_Try it_: Copy the lines exactly, starting with the line that contains "HETKEL KUUM" and going on through the end of the rows. Leave the pictures out of your answer.

═════ Task data

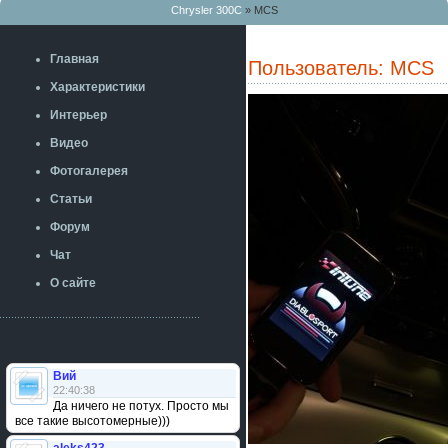
Chrysler 300C
» MCS
Главная
Пользователь: MCS
Характеристики
Интерьер
Видео
Фотогалерея
Статьи
Форум
Чат
О сайте
Вий
22:40:38
Да ничего не потух. Просто мы
все такие высотомерные)))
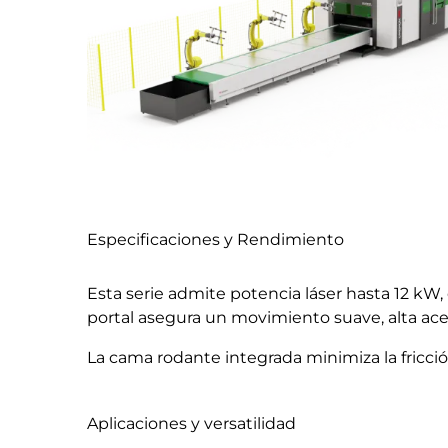
Especificaciones y Rendimiento
Esta serie admite potencia láser hasta 12 kW
portal asegura un movimiento suave, alta ace
La cama rodante integrada minimiza la fricció
Aplicaciones y versatilidad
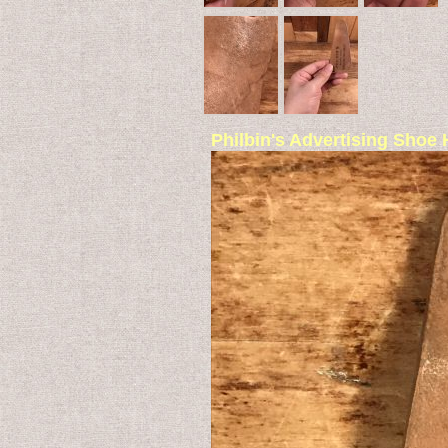
Philbin's Adverti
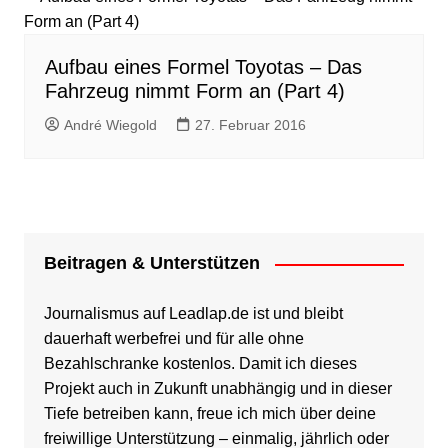
Aufbau eines Formel Toyotas – Das
Fahrzeug nimmt Form an (Part 4)
André Wiegold
27. Februar 2016
Beitragen & Unterstützen
Journalismus auf Leadlap.de ist und bleibt
dauerhaft werbefrei und für alle ohne
Bezahlschranke kostenlos. Damit ich dieses
Projekt auch in Zukunft unabhängig und in dieser
Tiefe betreiben kann, freue ich mich über deine
freiwillige Unterstützung – einmalig, jährlich oder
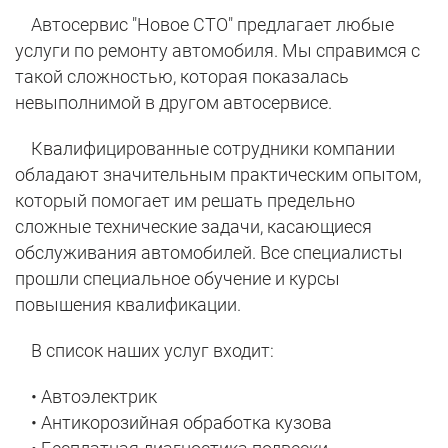
Автосервис "Новое СТО" предлагает любые
услуги по ремонту автомобиля. Мы справимся с
такой сложностью, которая показалась
невыполнимой в другом автосервисе.
Квалифицированные сотрудники компании
обладают значительным практическим опытом,
который помогает им решать предельно
сложные технические задачи, касающиеся
обслуживания автомобилей. Все специалисты
прошли специальное обучение и курсы
повышения квалификации.
В список наших услуг входит:
• Автоэлектрик
• Антикорозийная обработка кузова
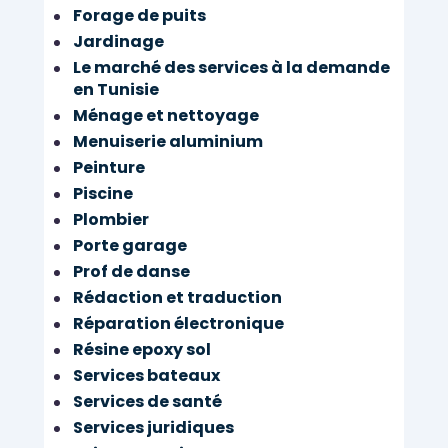
Forage de puits
Jardinage
Le marché des services à la demande
en Tunisie
Ménage et nettoyage
Menuiserie aluminium
Peinture
Piscine
Plombier
Porte garage
Prof de danse
Rédaction et traduction
Réparation électronique
Résine epoxy sol
Services bateaux
Services de santé
Services juridiques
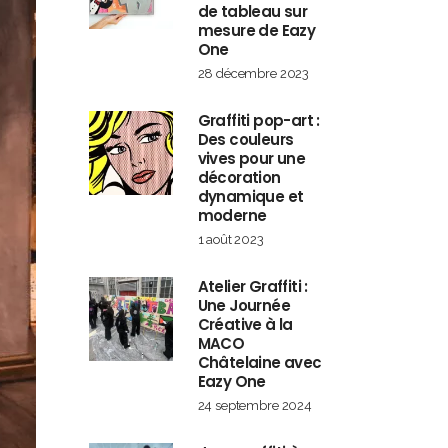
de tableau sur
mesure de Eazy
One
28 décembre 2023
Graffiti pop-art :
Des couleurs
vives pour une
décoration
dynamique et
moderne
1 août 2023
Atelier Graffiti :
Une Journée
Créative à la
MACO
Châtelaine avec
Eazy One
24 septembre 2024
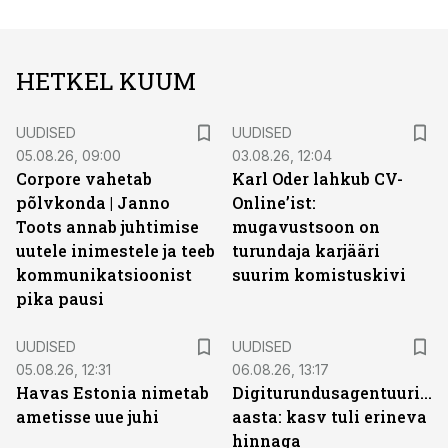
HETKEL KUUM
UUDISED
UUDISED
05.08.26, 09:00
03.08.26, 12:04
Corpore vahetab
Karl Oder lahkub CV-
põlvkonda | Janno
Online’ist:
Toots annab juhtimise
mugavustsoon on
uutele inimestele ja teeb
turundaja karjääri
kommunikatsioonist
suurim komistuskivi
pika pausi
UUDISED
UUDISED
05.08.26, 12:31
06.08.26, 13:17
Havas Estonia nimetab
Digiturundusagentuuride
ametisse uue juhi
aasta: kasv tuli erineva
hinnaga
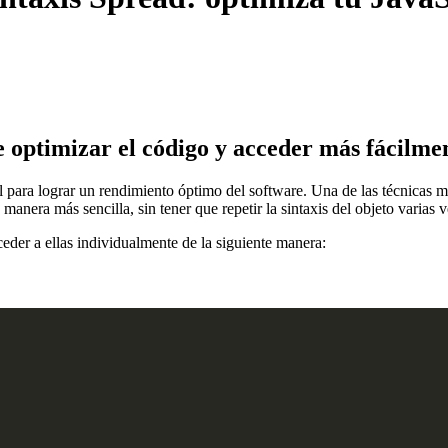
 optimizar el código y acceder más fácilmen
 para lograr un rendimiento óptimo del software. Una de las técnicas má
manera más sencilla, sin tener que repetir la sintaxis del objeto varias v
der a ellas individualmente de la siguiente manera:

══════════

_Exercise result_:
HETKEL KUUM
UUDISED
UUDISED
05.08.26, 09:00
03.08.26, 12:04
Corpore vahetab
Karl Oder lahkub CV-
põlvkonda | Janno
Online’ist:
Toots annab juhtimise
mugavustsoon on
uutele inimestele ja teeb
turundaja karjääri
kommunikatsioonist
suurim komistuskivi
pika pausi
UUDISED
UUDISED
05.08.26, 12:31
06.08.26, 13:17
Havas Estonia nimetab
Digiturundusagentuuride
ametisse uue juhi
aasta: kasv tuli erineva
hinnaga
 optimizar el código y acceder más fácilmen
 para lograr un rendimiento óptimo del software. Una de las técnicas má
manera más sencilla, sin tener que repetir la sintaxis del objeto varias v
der a ellas individualmente de la siguiente manera:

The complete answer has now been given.